■ FRAGMENT DOKUMENTU
# # # #

Bywajo takie sploty okoliczności że człowiek łączy swoje przyjemne z cudzym pożytecznym. U mnie spotkała się okoliczność śmieciowa ( przyjemne ) z okolicznością owocową ( dieta Małgoś - Sąsiadki ). O tej porze roku mła zazwyczaj smażyła dżemiki ale w tym roku owoc drogi a w dodatku często jakości paskudnej ( nasi plantatorzy przeżywajo fascynację tzw. odmianami przemysłowymi, tak w przeciwieństwie do mła która owoc przemysłowy określa mianem pasza ). Dżemikowanie, powidlenie oraz marmoladowanie cóś się nie zapowiada, owoc w tym roku pożerany będzie w stanie surowym. Oczywiście nie wszystkim stan surowy odpowiada, są tacy którzy muszą surowizny zjeść tyle o ile ( wg. własnego mniemania i zaleceń prozdrowotnych z epoki króla Ćwieczka ). Mła znalazła sposób coby trochę surowizny do diety krnąbrnych staruszek przemycić i teraz aż się sama nadziwić nie może jak to surowizna zapodana szczwanie jako deserek nie wykazuje właściwości morderczych w stosunku do dziewięćdziesięcioletniego układu pokarmowego. Małgoś - Sąsiadka domaga się znacznie więcej deserków z surowizny niż to się cukrzykowi należy i trzustka z wątrobą nie protestują! Ba, ostatnio zakupiła śmietanę i zażądała "włoskiej garaletki", niepomna że polewa z surowych truskawek miała katować starczy żołądek z przyległościami ( o tej śmietanie to w ogóle nie ma co pisać, w końcu niektórzy wierzą w cudowną moc ostropestu i co im tam te 30% tłuszczu - strawi się ). Doszło do tego że mła surowiznę wydziela bo przestraszyła się własnego sukcesu - Małgoś - Sąsiadka zapowiedziała że jak wrócą upały to ona będzie się żywiła tylko deserkami. Taa... a niezmiksowane maliny to trucizna!

# # # #

Wpisy w zbiorze

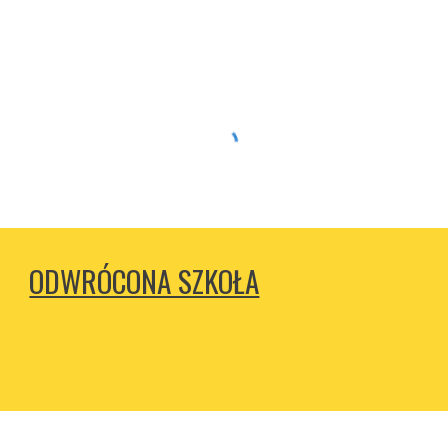
ODWRÓCONA SZKOŁA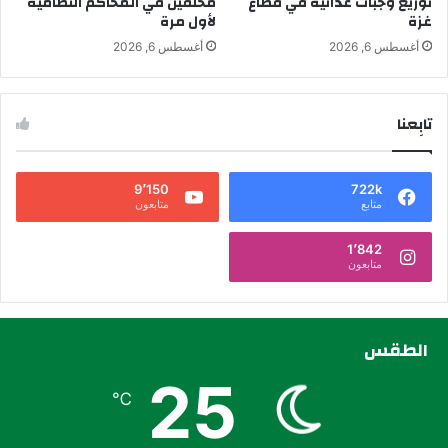
توزيع وجبات غذائية في قطاع
محلفين في المحاكم النظامية
غزة
لأول مرة
أغسطس 6, 2026
أغسطس 6, 2026
تابِعنا
9٬150
722k
متابع
متابعون
1٬842
متابعون
الطقس
25
℃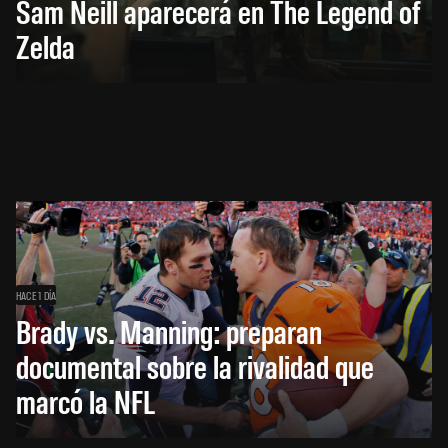
Sam Neill aparecerá en The Legend of
Zelda
HACE 1 DÍA
Brady vs. Manning: preparan
documental sobre la rivalidad que
marcó la NFL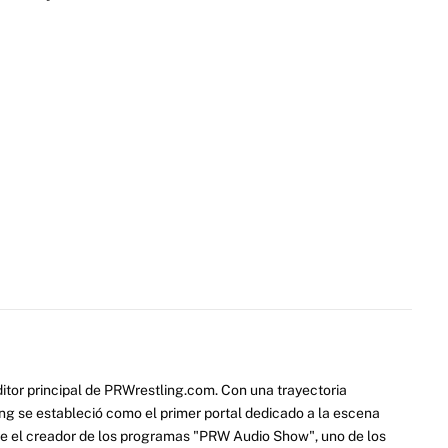
itor principal de PRWrestling.com. Con una trayectoria
ng se estableció como el primer portal dedicado a la escena
e el creador de los programas "PRW Audio Show", uno de los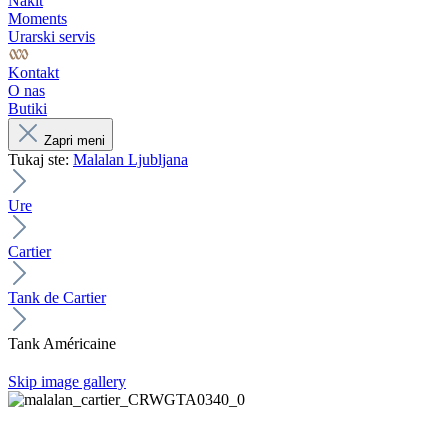
Nakit
Moments
Urarski servis
Kontakt
O nas
Butiki
Zapri meni
Tukaj ste:
Malalan Ljubljana
Ure
Cartier
Tank de Cartier
Tank Américaine
Skip image gallery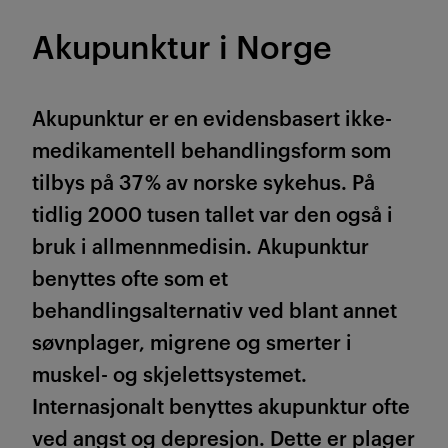
Akupunktur i Norge
Akupunktur er en evidensbasert ikke-
medikamentell behandlingsform som
tilbys på 37 % av norske sykehus. På
tidlig 2000 tusen tallet var den også i
bruk i allmennmedisin. Akupunktur
benyttes ofte som et
behandlingsalternativ ved blant annet
søvnplager, migrene og smerter i
muskel- og skjelettsystemet.
Internasjonalt benyttes akupunktur ofte
ved angst og depresjon. Dette er plager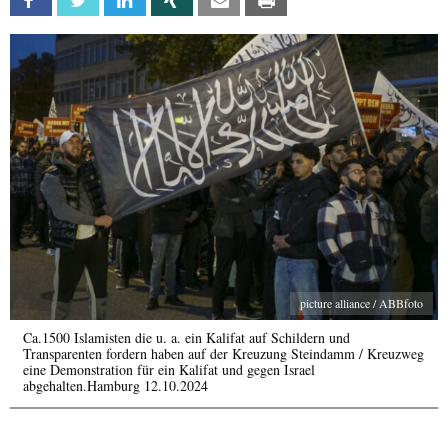
Facebook
Twitter
Linkedin
Xing
Email
Print
picture alliance / ABBfoto
Ca.1500 Islamisten die u. a. ein Kalifat auf Schildern und
Transparenten fordern haben auf der Kreuzung Steindamm / Kreuzweg
eine Demonstration für ein Kalifat und gegen Israel
abgehalten.Hamburg 12.10.2024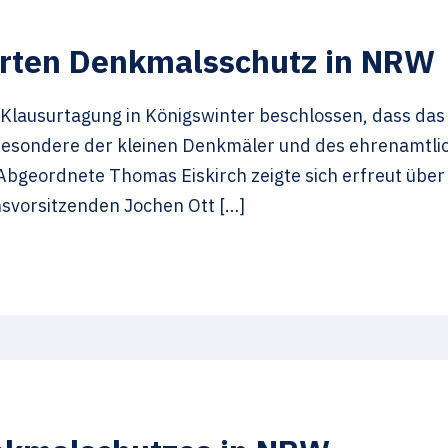
erten Denkmalsschutz in NRW
 Klausurtagung in Königswinter beschlossen, dass das
besondere der kleinen Denkmäler und des ehrenamtl
bgeordnete Thomas Eiskirch zeigte sich erfreut über 
nsvorsitzenden Jochen Ott […]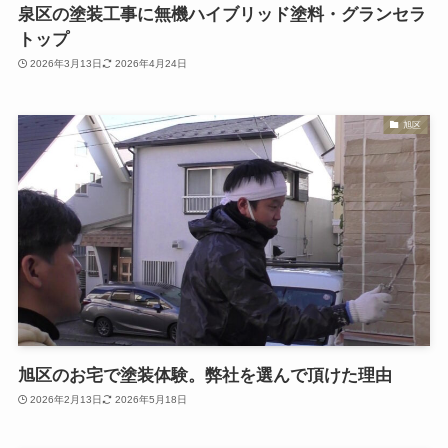
泉区の塗装工事に無機ハイブリッド塗料・グランセラ
トップ
2026年3月13日
2026年4月24日
旭区
旭区のお宅で塗装体験。弊社を選んで頂けた理由
2026年2月13日
2026年5月18日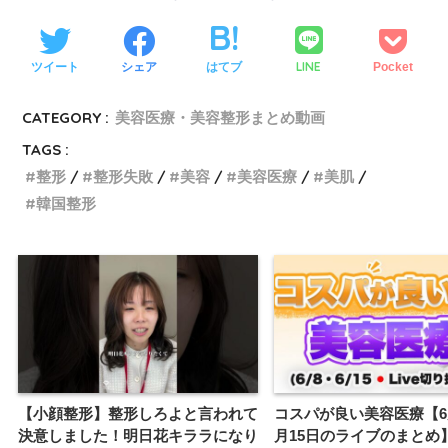
LINE
ツイート
シェア
はてブ
Pocket
CATEGORY :
美容医療・美容整形まとめ動画
TAGS :
整形
整形失敗
美容
美容医療
美肌
韓国整形
【小顔整形】整形しろよと言われて
コスパが良い美容医療【6
決意しました！明日花キララになり
月15日のライブのまとめ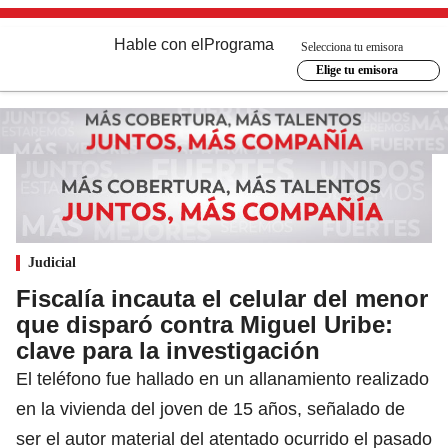
Hable con el
Programa
Selecciona tu emisora
Elige tu emisora
Judicial
Fiscalía incauta el celular del menor
que disparó contra Miguel Uribe:
clave para la investigación
El teléfono fue hallado en un allanamiento realizado
en la vivienda del joven de 15 años, señalado de
ser el autor material del atentado ocurrido el pasado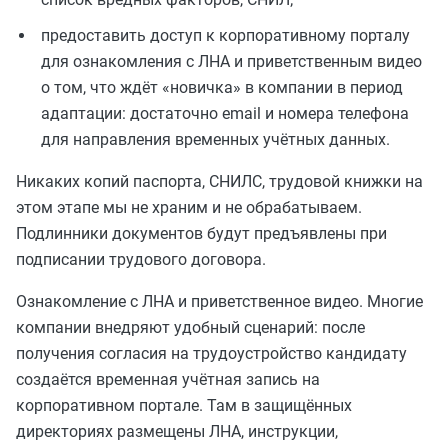
предоставить доступ к корпоративному порталу
для ознакомления с ЛНА и приветственным видео
о том, что ждёт «новичка» в компании в период
адаптации: достаточно email и номера телефона
для направления временных учётных данных.
Никаких копий паспорта, СНИЛС, трудовой книжки на
этом этапе мы не храним и не обрабатываем.
Подлинники документов будут предъявлены при
подписании трудового договора.
Ознакомление с ЛНА и приветственное видео. Многие
компании внедряют удобный сценарий: после
получения согласия на трудоустройство кандидату
создаётся временная учётная запись на
корпоративном портале. Там в защищённых
директориях размещены ЛНА, инструкции,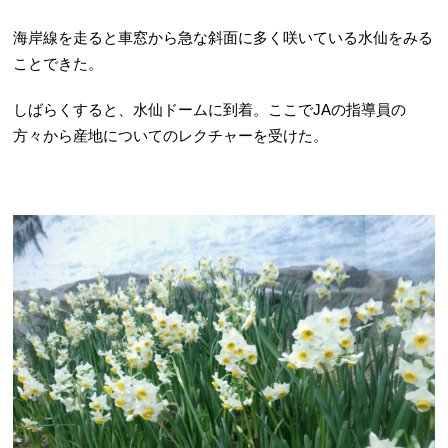
海岸線を走ると車窓から急な斜面に多く咲いている水仙をみる
ことできた。
しばらくすると、水仙ドームに到着。ここでJAの指導員の
方々から産地についてのレクチャーを受けた。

# # # #

Co według tekstu o deserkach z surowych owoców Małgoś - Sąsiadka zapowiedziała na czas, gdy wrócą upały? Rekordy pochodzą z innego źródła niż tekst o deserkach z surowych owoców.

■ ROZWIĄZANIE ZADANIA
Zapowiedziała, że będzie się wtedy żywiła tylko deserkami.